■ **What the task asks**:
What you return must match the entries word for word, minus the pictures.

= = = = = = =

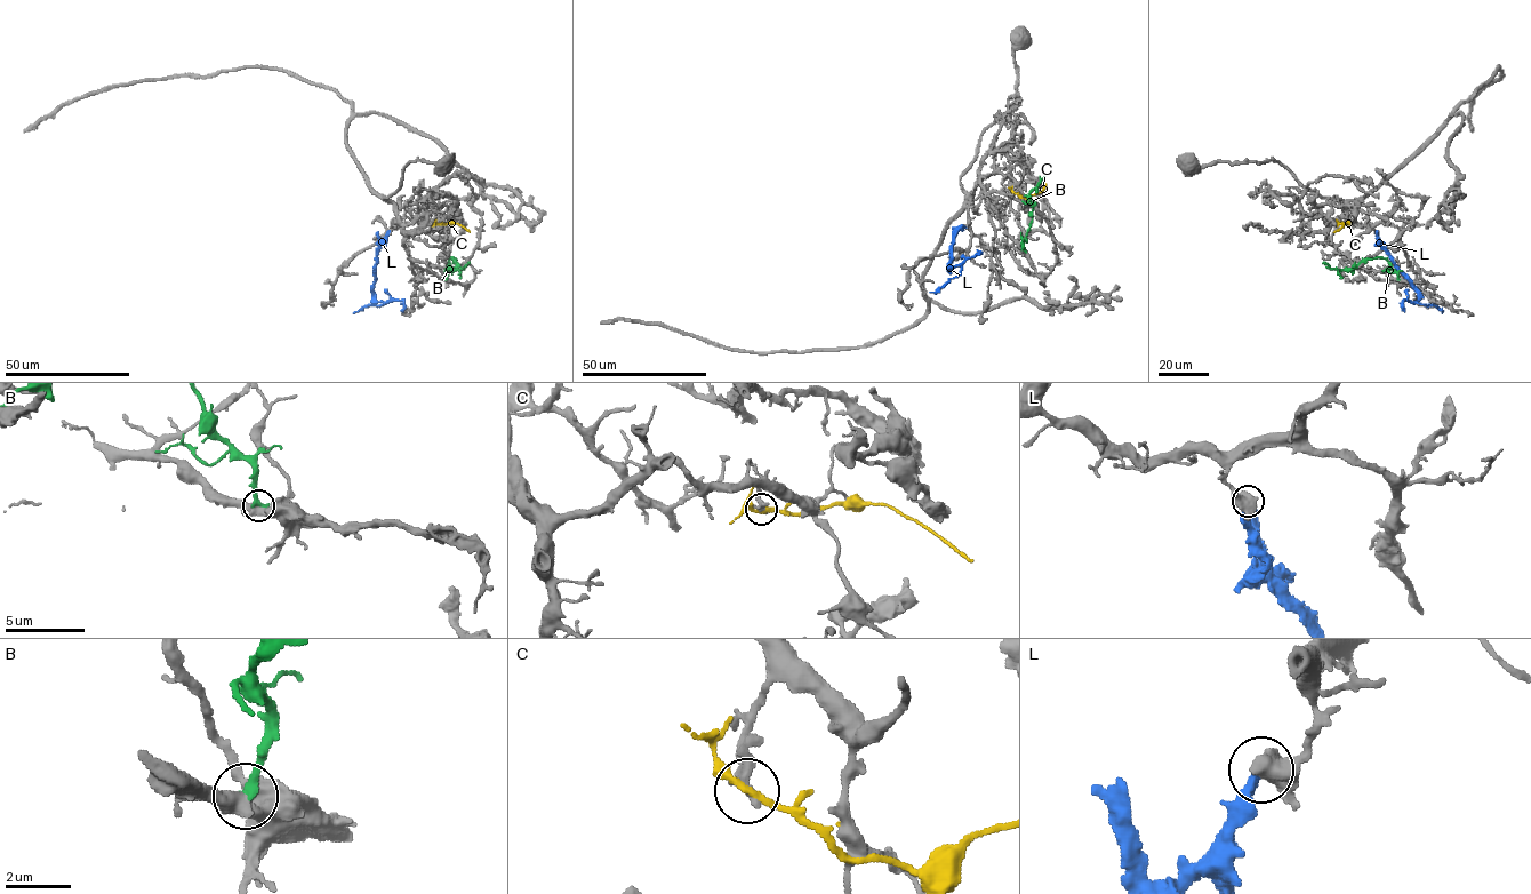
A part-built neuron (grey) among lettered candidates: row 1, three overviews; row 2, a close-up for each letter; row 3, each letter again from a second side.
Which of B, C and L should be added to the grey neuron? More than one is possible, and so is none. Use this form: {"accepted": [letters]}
{"accepted": ["L"]}

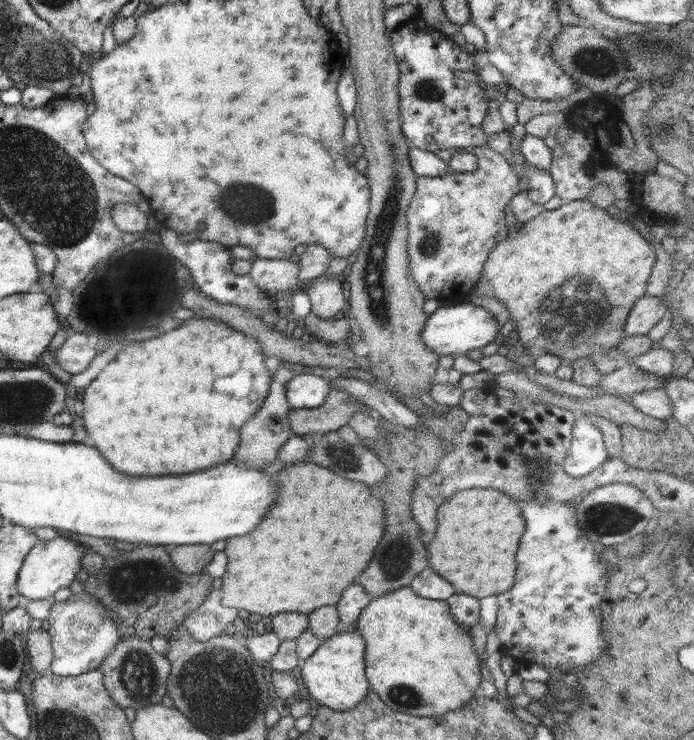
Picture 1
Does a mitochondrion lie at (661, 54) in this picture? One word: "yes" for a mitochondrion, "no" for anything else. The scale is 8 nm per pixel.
yes

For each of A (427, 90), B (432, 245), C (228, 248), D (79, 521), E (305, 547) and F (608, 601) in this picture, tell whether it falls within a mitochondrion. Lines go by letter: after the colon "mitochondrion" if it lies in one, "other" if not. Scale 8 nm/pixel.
A: mitochondrion
B: mitochondrion
C: other
D: other
E: other
F: other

= = = = = = =

■ **Exercise result**:
A part-built neuron (grey) among lettered candidates: row 1, three overviews; row 2, a close-up for each letter; row 3, each letter again from a second side.
Which of B, C and L should be added to the grey neuron? More than one is possible, and so is none. Use this form: {"accepted": [letters]}
{"accepted": ["L"]}

Picture 1
Does a mitochondrion lie at (661, 54) in this picture? One word: "yes" for a mitochondrion, "no" for anything else. The scale is 8 nm per pixel.
yes

For each of A (427, 90), B (432, 245), C (228, 248), D (79, 521), E (305, 547) and F (608, 601) in this picture, tell whether it falls within a mitochondrion. Lines go by letter: after the colon "mitochondrion" if it lies in one, "other" if not. Scale 8 nm/pixel.
A: mitochondrion
B: mitochondrion
C: other
D: other
E: other
F: other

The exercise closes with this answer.